**练习说明:**
能否把下面阅读材料中从“To prevent those”到“of the field.”的这一段一字不差地重新写出来?

**阅读材料:**
>>

这是我做过的第一道,第一道二分图最小点集覆盖问题,其实我也不清楚是不是叫这个= =|||
上题目:
Description
Rain has pummeled the cows' field
, a rectangular grid of R rows and C columns (1 <= R <= 50, 1 <= C <= 50). While good for the grass, the rain makes some patches of bare earth quite muddy. The cows, being meticulous grazers, don't want to get their hooves dirty while they eat.
To prevent those muddy hooves, Farmer John will place a number of wooden boards over the muddy parts of the cows' field. Each of the boards is 1 unit wide, and can be any length long. Each board must be aligned parallel to one of the sides of the field.

<<

(数据条目)

>>

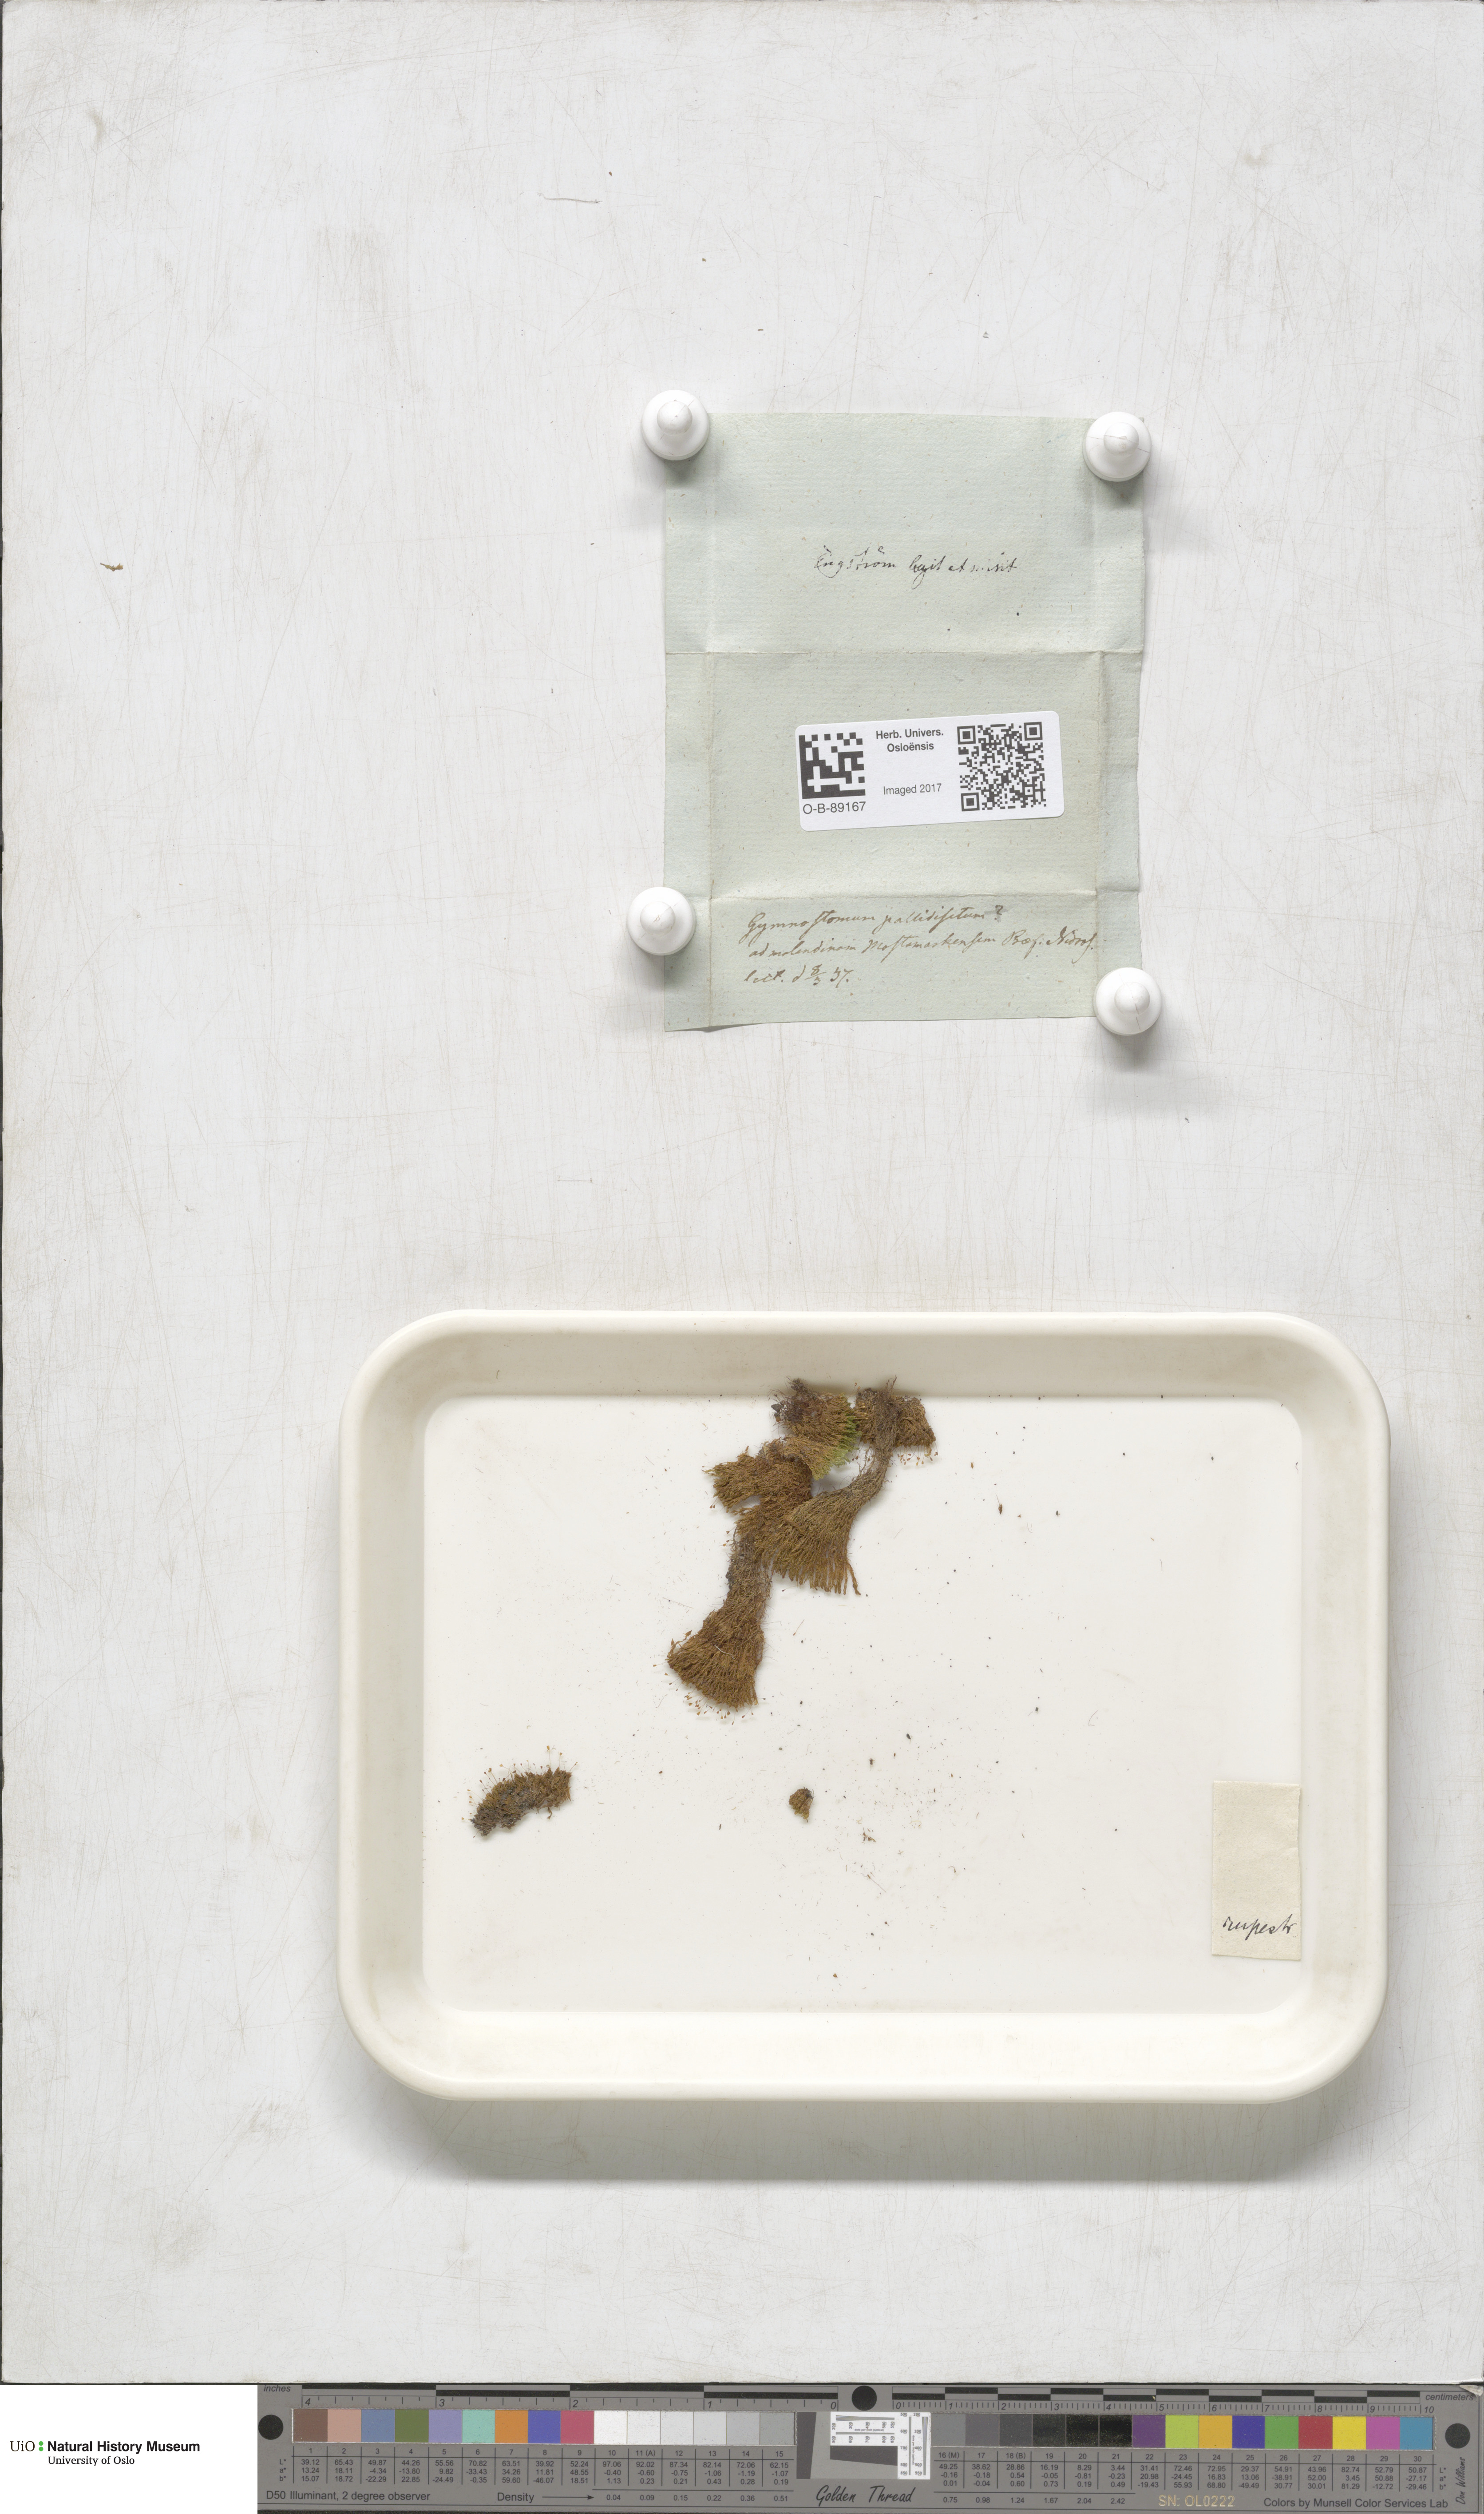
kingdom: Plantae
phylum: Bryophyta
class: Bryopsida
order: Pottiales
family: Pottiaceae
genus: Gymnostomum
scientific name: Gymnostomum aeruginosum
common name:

<<
>>

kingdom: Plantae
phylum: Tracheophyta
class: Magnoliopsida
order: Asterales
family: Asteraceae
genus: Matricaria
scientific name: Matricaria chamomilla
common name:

<<

**参考答案:**
To prevent those muddy hooves, Farmer John will place a number of wooden boards over the muddy parts of the cows' field. Each of the boards is 1 unit wide, and can be any length long. Each board must be aligned parallel to one of the sides of the field.